3.6 JURISTIC PERSONS – HOW DO JURISTIC PERSONS COME INTO EXISTENCE?
 JURISTIC PERSONS AND THE CONSTITUTION OF THE REPUBLIC OF SOUTH AFRICA, 1996
- The Bill of Rights, contained in chapter 2 of the Constitution of the Republic of South Africa,
1996, applies to both natural and juristic persons.
- Thus, juristic persons are entitled to the rights in the Bill of Rights ’to the extent required by
the nature of the rights and the nature of that juristic person’.
 ESTABLISHMENT OF JURISTIC PERSONS II EXAMPLE ON PAGE 51
- A juristic person, in contrast to a natural person, has been described as merely a legal
concept and as such has no physical existence
- Juristic persons are primarily established in two ways:
i. by means of a general enabling Act; or
ii. by means of a specific Act of Parliament.
- They may also be established in a third way by means of conduct but, in practice, this does
not happen very often.
- There are two general enabling Acts:
i. Companies Act 71 of 200854
ii. Close Corporations Act 69 of 1984.
- As such, once a company or a close corporation has been incorporated, as provided for in
the Acts, they become juristic persons with all the rights and duties associated therewith
 MEANING AND ESTABLISHMENT OF JURISTIC PERSONS
- Section 14(4) of the Companies Act 71 of 2008 states that the issuing of a registration
certificate provides conclusive evidence that the requirements for incorporation have been
met and that the company is so incorporated.
- As of this date, the company has the same powers, to the extent that it can, as a natural
person unless the company’s memorandum of incorporation states otherwise.
- The locus classicus [a well-known or authoritative case on a particular matter] on the
establishment of legal personality is Salomon v A Salomon & Co Ltd.
- It was held that as soon as a company has been incorporated in compliance with all the legal
requirements a company becomes a person separate from its incorporators, shareholders
and/or members.
- The principle of separateness of the company from its shareholders, established in the
Salomon case, have been entrenched and treated as sacred in South African law.

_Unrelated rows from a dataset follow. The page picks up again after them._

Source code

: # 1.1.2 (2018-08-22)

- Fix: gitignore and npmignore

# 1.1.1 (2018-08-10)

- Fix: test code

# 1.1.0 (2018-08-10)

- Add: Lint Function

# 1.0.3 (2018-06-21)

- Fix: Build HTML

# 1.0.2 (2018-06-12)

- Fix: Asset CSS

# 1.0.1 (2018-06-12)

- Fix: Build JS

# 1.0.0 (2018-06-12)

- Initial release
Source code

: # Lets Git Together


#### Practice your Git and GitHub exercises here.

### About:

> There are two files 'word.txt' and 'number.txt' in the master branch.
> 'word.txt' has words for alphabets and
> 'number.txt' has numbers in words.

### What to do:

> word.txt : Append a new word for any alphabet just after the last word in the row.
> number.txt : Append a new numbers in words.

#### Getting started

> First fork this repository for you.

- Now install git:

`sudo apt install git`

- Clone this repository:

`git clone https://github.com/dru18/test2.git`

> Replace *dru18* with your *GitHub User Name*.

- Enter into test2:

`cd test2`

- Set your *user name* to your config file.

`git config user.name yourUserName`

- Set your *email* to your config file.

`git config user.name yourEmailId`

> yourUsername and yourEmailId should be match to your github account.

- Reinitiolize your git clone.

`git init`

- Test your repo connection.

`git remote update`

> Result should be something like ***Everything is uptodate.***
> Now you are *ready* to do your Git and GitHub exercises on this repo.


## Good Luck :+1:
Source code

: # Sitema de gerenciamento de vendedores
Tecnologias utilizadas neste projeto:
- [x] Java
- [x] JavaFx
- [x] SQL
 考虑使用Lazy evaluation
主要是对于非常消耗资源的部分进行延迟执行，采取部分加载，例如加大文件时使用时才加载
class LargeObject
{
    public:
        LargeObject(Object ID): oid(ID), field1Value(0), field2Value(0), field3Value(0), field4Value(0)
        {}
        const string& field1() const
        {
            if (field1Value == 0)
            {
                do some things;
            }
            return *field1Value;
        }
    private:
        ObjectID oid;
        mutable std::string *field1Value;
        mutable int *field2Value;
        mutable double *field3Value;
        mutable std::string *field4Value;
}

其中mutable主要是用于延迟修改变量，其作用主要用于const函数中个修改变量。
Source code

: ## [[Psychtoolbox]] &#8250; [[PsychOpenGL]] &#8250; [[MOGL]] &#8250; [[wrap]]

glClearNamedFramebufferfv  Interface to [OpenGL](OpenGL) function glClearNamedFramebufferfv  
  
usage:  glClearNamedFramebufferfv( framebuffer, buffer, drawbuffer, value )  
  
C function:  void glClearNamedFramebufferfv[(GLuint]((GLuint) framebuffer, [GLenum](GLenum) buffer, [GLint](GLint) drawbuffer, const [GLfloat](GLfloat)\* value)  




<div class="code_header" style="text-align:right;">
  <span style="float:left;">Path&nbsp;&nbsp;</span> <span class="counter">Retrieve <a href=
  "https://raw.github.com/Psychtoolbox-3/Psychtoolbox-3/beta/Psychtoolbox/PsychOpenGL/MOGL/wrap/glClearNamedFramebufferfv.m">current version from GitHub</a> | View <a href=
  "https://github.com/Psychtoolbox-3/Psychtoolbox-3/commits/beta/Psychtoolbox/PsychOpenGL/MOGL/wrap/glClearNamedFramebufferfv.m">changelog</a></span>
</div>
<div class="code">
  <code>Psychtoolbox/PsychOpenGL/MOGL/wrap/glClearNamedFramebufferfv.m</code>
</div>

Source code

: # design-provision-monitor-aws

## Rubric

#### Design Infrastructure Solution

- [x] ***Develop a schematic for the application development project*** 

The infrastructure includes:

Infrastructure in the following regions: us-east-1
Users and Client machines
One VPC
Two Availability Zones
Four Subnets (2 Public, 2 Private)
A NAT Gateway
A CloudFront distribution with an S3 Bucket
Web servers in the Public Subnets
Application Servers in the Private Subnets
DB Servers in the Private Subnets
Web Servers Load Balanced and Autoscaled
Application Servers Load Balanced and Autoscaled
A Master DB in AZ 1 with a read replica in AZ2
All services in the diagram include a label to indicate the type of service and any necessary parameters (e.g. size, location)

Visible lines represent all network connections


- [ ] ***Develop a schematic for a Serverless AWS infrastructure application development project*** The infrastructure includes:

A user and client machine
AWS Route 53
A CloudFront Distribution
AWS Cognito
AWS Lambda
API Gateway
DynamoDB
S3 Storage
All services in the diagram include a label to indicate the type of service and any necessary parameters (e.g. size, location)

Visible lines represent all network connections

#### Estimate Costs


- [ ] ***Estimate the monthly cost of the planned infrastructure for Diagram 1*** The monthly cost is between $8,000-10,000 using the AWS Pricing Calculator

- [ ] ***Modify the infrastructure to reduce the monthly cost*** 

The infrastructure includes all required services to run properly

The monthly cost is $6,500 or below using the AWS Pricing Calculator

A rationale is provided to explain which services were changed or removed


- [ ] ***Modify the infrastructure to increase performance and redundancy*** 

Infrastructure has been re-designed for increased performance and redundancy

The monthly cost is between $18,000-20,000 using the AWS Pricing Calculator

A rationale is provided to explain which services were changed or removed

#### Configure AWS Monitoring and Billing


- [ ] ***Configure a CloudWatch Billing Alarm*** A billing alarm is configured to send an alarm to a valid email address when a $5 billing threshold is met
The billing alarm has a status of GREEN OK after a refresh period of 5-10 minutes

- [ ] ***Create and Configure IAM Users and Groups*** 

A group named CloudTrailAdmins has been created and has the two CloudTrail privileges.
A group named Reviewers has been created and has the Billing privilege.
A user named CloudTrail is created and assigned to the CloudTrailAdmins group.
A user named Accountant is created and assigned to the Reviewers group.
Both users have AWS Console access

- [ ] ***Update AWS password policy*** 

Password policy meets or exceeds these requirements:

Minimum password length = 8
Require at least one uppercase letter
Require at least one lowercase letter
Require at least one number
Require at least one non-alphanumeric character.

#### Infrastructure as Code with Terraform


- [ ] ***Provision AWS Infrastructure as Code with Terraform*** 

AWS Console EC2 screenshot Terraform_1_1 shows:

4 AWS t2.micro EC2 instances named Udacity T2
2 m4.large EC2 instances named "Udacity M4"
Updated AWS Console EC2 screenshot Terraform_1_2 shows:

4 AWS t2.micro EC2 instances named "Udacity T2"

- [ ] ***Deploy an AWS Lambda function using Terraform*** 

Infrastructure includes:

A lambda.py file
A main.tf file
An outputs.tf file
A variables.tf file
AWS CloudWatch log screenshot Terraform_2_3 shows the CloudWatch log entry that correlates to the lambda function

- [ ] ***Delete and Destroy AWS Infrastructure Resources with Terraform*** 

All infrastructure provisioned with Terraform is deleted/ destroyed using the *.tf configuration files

- Courts will only disregard the separateness of the company from its shareholders in
exceptional instances, e.g., to prevent fraud, tax evasion, etc.
 CONSEQUENCES OF SEPARATENESS
- One of the biggest advantages of incorporating a juristic person is that it creates limited
liability, subject to exceptions.
- In addition, a juristic person has perpetual existence, which means that a change in
shareholding does not affect the existence of the company.
- Several consequences follow once a juristic person has been established.
- These include, inter alia, that the juristic person is liable for its own debts and that neither
the shareholder nor the members, as the case may be, are responsible for the company’s
debts.
- Likewise, the juristic person is also not liable for the debts of its shareholders or members.
Shareholders are not, by virtue of being a shareholder, entitled to act on behalf of a
company; only the appointed agents of a company (i.e., the board of directors) may act on
behalf of the company.
- The profits of the company belong to the company; shareholders are only entitled to share
in the profits if the board declares dividends.
- Furthermore, shareholders are not the owners of company assets; they are only able to
share in the surplus assets upon liquidation of the company if there are such assets.
- Upon incorporation the company may sue and be sued in its own name.